To fix this vulnerability, sensitive information should be encrypted before being stored in the database. Django provides ways to encrypt the data before saving it to the database. Also, it is recommended to use specific data types for storing specific information. For example, phone numbers should be stored as PhoneNumberField.
Moreover, the principle of least privilege should be applied. Only the necessary information should be collected and stored. If the application doesn't need to use real ID numbers and phone numbers, then they should not be stored in the database at all.
Steps
- Remove sensitive data like ID numbers and phone numbers from the source code.

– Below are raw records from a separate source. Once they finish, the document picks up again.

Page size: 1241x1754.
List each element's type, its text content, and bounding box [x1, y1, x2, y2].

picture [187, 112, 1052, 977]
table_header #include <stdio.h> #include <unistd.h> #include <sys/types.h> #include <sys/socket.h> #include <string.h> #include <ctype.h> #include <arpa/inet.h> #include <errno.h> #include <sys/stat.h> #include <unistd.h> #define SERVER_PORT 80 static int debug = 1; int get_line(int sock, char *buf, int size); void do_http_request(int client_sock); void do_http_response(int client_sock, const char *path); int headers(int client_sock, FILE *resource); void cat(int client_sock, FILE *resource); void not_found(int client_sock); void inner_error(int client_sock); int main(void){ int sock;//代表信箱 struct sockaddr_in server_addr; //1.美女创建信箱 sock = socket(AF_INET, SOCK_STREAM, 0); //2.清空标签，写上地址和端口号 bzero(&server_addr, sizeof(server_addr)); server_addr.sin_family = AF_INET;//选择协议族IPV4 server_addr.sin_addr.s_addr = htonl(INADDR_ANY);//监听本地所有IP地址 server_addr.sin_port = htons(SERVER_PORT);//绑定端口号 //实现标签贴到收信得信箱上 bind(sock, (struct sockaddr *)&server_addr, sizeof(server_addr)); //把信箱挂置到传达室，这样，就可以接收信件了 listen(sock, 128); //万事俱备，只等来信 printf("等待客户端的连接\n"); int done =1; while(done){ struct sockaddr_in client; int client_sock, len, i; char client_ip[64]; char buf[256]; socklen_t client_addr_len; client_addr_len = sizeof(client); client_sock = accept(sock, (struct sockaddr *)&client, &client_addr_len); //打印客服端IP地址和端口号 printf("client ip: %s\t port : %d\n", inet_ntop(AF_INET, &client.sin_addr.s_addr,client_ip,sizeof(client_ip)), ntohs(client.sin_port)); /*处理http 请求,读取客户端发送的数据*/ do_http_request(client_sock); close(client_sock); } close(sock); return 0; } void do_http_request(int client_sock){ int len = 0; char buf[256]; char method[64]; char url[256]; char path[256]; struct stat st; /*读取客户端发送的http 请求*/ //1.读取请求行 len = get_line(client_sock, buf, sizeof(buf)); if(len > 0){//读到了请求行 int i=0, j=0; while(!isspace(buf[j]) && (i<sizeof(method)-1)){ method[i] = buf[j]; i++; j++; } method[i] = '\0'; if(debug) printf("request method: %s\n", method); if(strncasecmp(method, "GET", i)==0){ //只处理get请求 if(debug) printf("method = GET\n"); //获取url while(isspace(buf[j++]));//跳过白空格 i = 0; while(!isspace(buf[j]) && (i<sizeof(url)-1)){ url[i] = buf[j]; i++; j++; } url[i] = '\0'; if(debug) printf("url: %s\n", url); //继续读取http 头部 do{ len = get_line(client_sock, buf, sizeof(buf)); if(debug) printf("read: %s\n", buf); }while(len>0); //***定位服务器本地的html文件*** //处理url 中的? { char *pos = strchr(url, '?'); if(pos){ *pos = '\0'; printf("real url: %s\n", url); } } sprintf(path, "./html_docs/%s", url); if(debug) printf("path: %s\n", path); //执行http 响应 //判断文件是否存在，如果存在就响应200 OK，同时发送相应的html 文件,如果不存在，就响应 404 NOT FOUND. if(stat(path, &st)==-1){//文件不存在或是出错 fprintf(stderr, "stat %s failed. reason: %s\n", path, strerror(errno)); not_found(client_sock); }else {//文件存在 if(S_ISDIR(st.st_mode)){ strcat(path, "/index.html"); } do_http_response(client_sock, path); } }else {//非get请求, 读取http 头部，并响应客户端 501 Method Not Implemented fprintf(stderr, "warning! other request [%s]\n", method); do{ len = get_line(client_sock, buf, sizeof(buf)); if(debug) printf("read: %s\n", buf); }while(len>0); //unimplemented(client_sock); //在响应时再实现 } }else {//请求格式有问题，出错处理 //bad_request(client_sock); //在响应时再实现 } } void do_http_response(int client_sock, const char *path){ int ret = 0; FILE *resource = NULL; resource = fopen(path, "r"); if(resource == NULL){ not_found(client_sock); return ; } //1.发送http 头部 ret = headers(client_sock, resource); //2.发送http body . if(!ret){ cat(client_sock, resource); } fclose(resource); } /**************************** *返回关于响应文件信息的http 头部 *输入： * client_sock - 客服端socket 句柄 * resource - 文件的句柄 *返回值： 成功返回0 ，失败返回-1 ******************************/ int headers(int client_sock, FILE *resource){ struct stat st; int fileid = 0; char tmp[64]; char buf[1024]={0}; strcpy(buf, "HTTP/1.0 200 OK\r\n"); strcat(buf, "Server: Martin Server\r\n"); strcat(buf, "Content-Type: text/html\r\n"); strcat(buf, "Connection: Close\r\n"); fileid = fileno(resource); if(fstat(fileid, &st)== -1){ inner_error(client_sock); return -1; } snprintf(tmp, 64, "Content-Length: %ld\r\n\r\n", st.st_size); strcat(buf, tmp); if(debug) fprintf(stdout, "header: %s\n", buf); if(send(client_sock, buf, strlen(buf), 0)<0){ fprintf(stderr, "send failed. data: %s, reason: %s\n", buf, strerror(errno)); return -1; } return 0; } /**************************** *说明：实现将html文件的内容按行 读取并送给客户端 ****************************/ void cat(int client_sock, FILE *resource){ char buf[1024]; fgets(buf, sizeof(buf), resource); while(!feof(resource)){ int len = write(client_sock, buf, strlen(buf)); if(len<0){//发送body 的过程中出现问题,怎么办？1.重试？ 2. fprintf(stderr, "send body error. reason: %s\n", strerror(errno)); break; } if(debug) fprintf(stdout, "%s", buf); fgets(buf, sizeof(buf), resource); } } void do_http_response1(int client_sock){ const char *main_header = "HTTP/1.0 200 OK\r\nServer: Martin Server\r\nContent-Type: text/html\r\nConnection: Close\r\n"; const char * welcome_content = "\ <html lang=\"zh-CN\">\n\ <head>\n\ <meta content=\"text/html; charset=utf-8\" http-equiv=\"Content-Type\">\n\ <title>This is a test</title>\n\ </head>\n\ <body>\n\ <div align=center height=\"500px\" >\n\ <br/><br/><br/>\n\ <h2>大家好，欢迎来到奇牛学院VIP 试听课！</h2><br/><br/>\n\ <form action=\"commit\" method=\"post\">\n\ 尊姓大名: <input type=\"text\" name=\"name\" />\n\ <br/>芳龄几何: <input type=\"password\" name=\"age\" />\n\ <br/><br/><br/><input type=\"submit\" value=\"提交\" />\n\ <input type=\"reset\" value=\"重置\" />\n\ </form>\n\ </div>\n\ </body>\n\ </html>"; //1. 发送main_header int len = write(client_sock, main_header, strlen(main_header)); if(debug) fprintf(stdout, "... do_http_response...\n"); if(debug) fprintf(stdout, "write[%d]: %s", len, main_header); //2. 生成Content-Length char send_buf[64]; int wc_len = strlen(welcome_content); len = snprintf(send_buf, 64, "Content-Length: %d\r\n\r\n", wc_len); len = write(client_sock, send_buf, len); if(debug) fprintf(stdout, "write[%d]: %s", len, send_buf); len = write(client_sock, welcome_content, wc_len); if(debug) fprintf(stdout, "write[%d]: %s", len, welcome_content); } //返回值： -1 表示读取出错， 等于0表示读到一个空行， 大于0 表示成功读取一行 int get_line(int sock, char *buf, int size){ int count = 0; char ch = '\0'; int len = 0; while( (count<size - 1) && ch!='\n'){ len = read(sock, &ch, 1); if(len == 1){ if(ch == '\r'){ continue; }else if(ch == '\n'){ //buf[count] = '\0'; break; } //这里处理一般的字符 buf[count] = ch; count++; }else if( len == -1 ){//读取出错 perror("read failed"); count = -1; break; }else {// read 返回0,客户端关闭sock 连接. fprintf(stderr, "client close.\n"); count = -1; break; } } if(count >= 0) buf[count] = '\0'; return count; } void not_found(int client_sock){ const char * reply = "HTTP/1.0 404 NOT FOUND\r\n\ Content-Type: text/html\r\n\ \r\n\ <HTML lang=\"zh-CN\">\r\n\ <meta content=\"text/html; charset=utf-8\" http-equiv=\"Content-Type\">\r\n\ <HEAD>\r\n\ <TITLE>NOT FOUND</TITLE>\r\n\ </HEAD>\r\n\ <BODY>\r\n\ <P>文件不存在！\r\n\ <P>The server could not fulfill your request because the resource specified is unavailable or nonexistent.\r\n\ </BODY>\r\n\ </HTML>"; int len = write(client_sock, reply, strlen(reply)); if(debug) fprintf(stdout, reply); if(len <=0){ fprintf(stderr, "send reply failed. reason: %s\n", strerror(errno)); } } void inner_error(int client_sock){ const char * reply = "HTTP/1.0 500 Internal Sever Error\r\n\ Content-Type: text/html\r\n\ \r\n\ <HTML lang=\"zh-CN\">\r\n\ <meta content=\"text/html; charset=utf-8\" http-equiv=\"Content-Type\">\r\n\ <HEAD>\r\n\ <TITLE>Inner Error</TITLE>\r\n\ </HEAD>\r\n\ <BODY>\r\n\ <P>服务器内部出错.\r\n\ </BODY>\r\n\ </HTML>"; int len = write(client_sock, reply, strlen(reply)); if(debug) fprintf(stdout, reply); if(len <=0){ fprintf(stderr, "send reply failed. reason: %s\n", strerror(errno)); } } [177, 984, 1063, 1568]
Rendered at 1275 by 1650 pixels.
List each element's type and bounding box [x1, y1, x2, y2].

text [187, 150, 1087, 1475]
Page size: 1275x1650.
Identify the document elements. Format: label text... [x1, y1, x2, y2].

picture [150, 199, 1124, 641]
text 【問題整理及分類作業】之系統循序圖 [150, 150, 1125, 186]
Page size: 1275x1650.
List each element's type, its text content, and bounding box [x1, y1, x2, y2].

- Instead of storing sensitive data in the source code, use a secure database to store this information.
- Encrypt sensitive data before storing it to ensure it cannot be read if accessed by unauthorized individuals.
- Implement access controls to limit who can access the sensitive data.
- Regularly audit your code and databases to ensure sensitive data is not being stored inappropriately.
Compliant code
from django.db import models
class User(models.Model):
name = models.CharField(max_length=200)
The original code was storing sensitive user information such as ID numbers and phone numbers directly in the source code. This is a serious security vulnerability as it exposes sensitive user data to anyone who has access to the source code.
The fixed code removes these sensitive data fields from the User model. Now, the User model only stores the user's name.
However, if you still need to store sensitive data like ID numbers and phone numbers, you should store them in a secure database, not in your source code. Before storing, make sure to encrypt this data to ensure it cannot be read if accessed by unauthorized individuals.
Also, implement access controls to limit who can access this sensitive data. Regularly audit your code and databases to ensure sensitive data is not being stored inappropriately.
Remember, protecting user data is not just about compliance with laws and regulations, it's about maintaining user trust.